Remix.run Logo
derefr a day ago

> The issue with "mining" the rom for shaders is they're not defined in a consistent way across the games.

I don't want to be snippy, but — I don't think you understood the rest of the paragraph you're attempting to rebut here, since this is exactly (part of) what I said myself. (I wouldn't blame you if you didn't understand it; the concept of "concolic execution" is probably familiar to maybe ~50000 people worldwide, most of them people doing capital-S Serious static-analysis for work in cryptanalysis, automated code verification, etc.)

To re-explain without the jargon: you wouldn't be "mining" the shaders as data-at-rest; rather, you'd be "running" the ROM under a semi-symbolic (symbolic+concrete — concolic!) interpreter, one that traverses all possible code-paths "just enough" times to see all "categories of states" (think: a loop's base-case vs its inductive case vs its breakout case.) You'd do this so that, for each "path of states" that reaches an instruction that tells the console's GPU "this here memory, this is a shader now", the interpreter could:

1. look back at the path that reached the instruction;

2. reconstruct a sample (i.e. with all irrelevant non-branch-determinant values fixed to placeholders) concrete execution trace; and then

3. concretely "replay" that execution trace, using the emulator itself (but with no IO peripherals hooked up, and at maximum speed, and with no need for cycle-accurate timed waits since inter-core scheduling is pre-determined in the trace);

4. which would, as a side-effect, "construct" each piece of shader object-code into memory — at a place where the interpreter is expecting it, given the symbolic "formula" node that the interpreter saw passed into the instruction ("formula node": an AST subtree built out of SSA-instruction branch-nodes and static-value leaf-nodes, referenced by a versioned Single-Static-Information cell, aliasable into slices within CPU-register ADTs, or into a layered+sparse memory-cell interval-tree ADT);

5. so that the interpreter can then pause concrete emulation at the same "load this as a shader" instruction; reach into the emulator's memory where the "formula node" said to look; and grab the shader object-code out.

If you know how the AFL fuzzer works, you could think of this as combining "smart fuzzing" (i.e. looking at the binary and using it to efficiently discover the "constraint path" of branch-comparison value-ranges that reaches each possible state); with a graph-path-search query that "directs" the fuzzer down only paths that reach states we're interested in (i.e. states that reach a GPU shader load instruction); and with an observing time-travelling debugger/tracer connected, to then actually execute the discovered "interesting" paths up to the "interesting" point, to snapshot the execution state at that point and extract "interesting" data from it.

---

Or, at least, that's how it works in the ideal case.

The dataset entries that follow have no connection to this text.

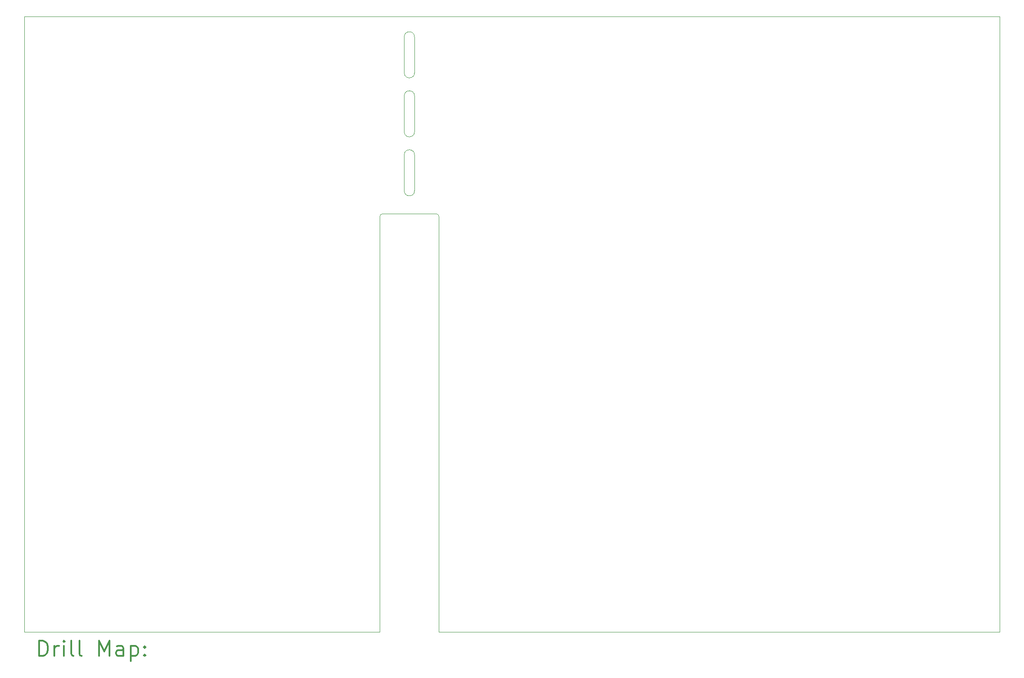
<source format=gbr>
%FSLAX45Y45*%
G04 Gerber Fmt 4.5, Leading zero omitted, Abs format (unit mm)*
G04 Created by KiCad (PCBNEW 5.1.5+dfsg1-2~bpo10+1) date 2020-01-05 16:28:06*
%MOMM*%
%LPD*%
G04 APERTURE LIST*
%TA.AperFunction,Profile*%
%ADD10C,0.050000*%
%TD*%
%ADD11C,0.200000*%
%ADD12C,0.300000*%
G04 APERTURE END LIST*
D10*
X11525000Y-7850000D02*
G75*
G02X11575000Y-7900000I0J-50000D01*
G01*
X10425000Y-7900000D02*
G75*
G02X10475000Y-7850000I50000J0D01*
G01*
X10900000Y-4400000D02*
X10900000Y-5100000D01*
X11100000Y-5100000D02*
G75*
G02X10900000Y-5100000I-100000J0D01*
G01*
X10900000Y-4400000D02*
G75*
G02X11100000Y-4400000I100000J0D01*
G01*
X11100000Y-4400000D02*
X11100000Y-5100000D01*
X11100000Y-6250000D02*
G75*
G02X10900000Y-6250000I-100000J0D01*
G01*
X10900000Y-5550000D02*
X10900000Y-6250000D01*
X11100000Y-5550000D02*
X11100000Y-6250000D01*
X10900000Y-5550000D02*
G75*
G02X11100000Y-5550000I100000J0D01*
G01*
X10900000Y-6700000D02*
G75*
G02X11100000Y-6700000I100000J0D01*
G01*
X11100000Y-7400000D02*
G75*
G02X10900000Y-7400000I-100000J0D01*
G01*
X11100000Y-6700000D02*
X11100000Y-7400000D01*
X10900000Y-6700000D02*
X10900000Y-7400000D01*
X11575000Y-7900000D02*
X11575000Y-16000000D01*
X10475000Y-7850000D02*
X11525000Y-7850000D01*
X10425000Y-16000000D02*
X10425000Y-7900000D01*
X11575000Y-16000000D02*
X22500000Y-16000000D01*
X22500000Y-4000000D02*
X3500000Y-4000000D01*
X22500000Y-16000000D02*
X22500000Y-4000000D01*
X3500000Y-16000000D02*
X10425000Y-16000000D01*
X3500000Y-4000000D02*
X3500000Y-16000000D01*
D11*
D12*
X3783928Y-16468214D02*
X3783928Y-16168214D01*
X3855357Y-16168214D01*
X3898214Y-16182500D01*
X3926786Y-16211071D01*
X3941071Y-16239643D01*
X3955357Y-16296786D01*
X3955357Y-16339643D01*
X3941071Y-16396786D01*
X3926786Y-16425357D01*
X3898214Y-16453929D01*
X3855357Y-16468214D01*
X3783928Y-16468214D01*
X4083928Y-16468214D02*
X4083928Y-16268214D01*
X4083928Y-16325357D02*
X4098214Y-16296786D01*
X4112500Y-16282500D01*
X4141071Y-16268214D01*
X4169643Y-16268214D01*
X4269643Y-16468214D02*
X4269643Y-16268214D01*
X4269643Y-16168214D02*
X4255357Y-16182500D01*
X4269643Y-16196786D01*
X4283928Y-16182500D01*
X4269643Y-16168214D01*
X4269643Y-16196786D01*
X4455357Y-16468214D02*
X4426786Y-16453929D01*
X4412500Y-16425357D01*
X4412500Y-16168214D01*
X4612500Y-16468214D02*
X4583928Y-16453929D01*
X4569643Y-16425357D01*
X4569643Y-16168214D01*
X4955357Y-16468214D02*
X4955357Y-16168214D01*
X5055357Y-16382500D01*
X5155357Y-16168214D01*
X5155357Y-16468214D01*
X5426786Y-16468214D02*
X5426786Y-16311071D01*
X5412500Y-16282500D01*
X5383928Y-16268214D01*
X5326786Y-16268214D01*
X5298214Y-16282500D01*
X5426786Y-16453929D02*
X5398214Y-16468214D01*
X5326786Y-16468214D01*
X5298214Y-16453929D01*
X5283928Y-16425357D01*
X5283928Y-16396786D01*
X5298214Y-16368214D01*
X5326786Y-16353929D01*
X5398214Y-16353929D01*
X5426786Y-16339643D01*
X5569643Y-16268214D02*
X5569643Y-16568214D01*
X5569643Y-16282500D02*
X5598214Y-16268214D01*
X5655357Y-16268214D01*
X5683928Y-16282500D01*
X5698214Y-16296786D01*
X5712500Y-16325357D01*
X5712500Y-16411071D01*
X5698214Y-16439643D01*
X5683928Y-16453929D01*
X5655357Y-16468214D01*
X5598214Y-16468214D01*
X5569643Y-16453929D01*
X5841071Y-16439643D02*
X5855357Y-16453929D01*
X5841071Y-16468214D01*
X5826786Y-16453929D01*
X5841071Y-16439643D01*
X5841071Y-16468214D01*
X5841071Y-16282500D02*
X5855357Y-16296786D01*
X5841071Y-16311071D01*
X5826786Y-16296786D01*
X5841071Y-16282500D01*
X5841071Y-16311071D01*
M02*

</source>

(In the non-ideal case, it's something you can't resolve because the "formula" contains nodes that reference things the interpreter can't concretely emulate without combinatoric state-space explosion — e.g. "what was loaded from this save file created by an earlier run of the game process"; or maybe "what could possibly be in RAM here" when the game uses multiple threads and IPC, and relies on the console OS to pre-emptively schedule those threads, so that "when a message arrives to a thread's IPC inbox" becomes non-deterministic. So this wouldn't work for every game. But it could work for some. And perhaps more, if you can have your concolic interpreter present a more-stable-than-reality world by e.g. "coercing processors into a fake linear clock that always pulses across the multiple CPU cores in a strict order each cycle"; or "presenting a version of the console's OS/BIOS that does pre-emptive thread scheduling deterministically"; etc.)

jamesgeck0 a day ago | parent [-]

Many games that have unique shaders all the way up to the end of the game. Reconstructing the path of states required to get an individual sample from the end of a 100 hour JRPG in this manner seems like it would be hilariously computationally expensive?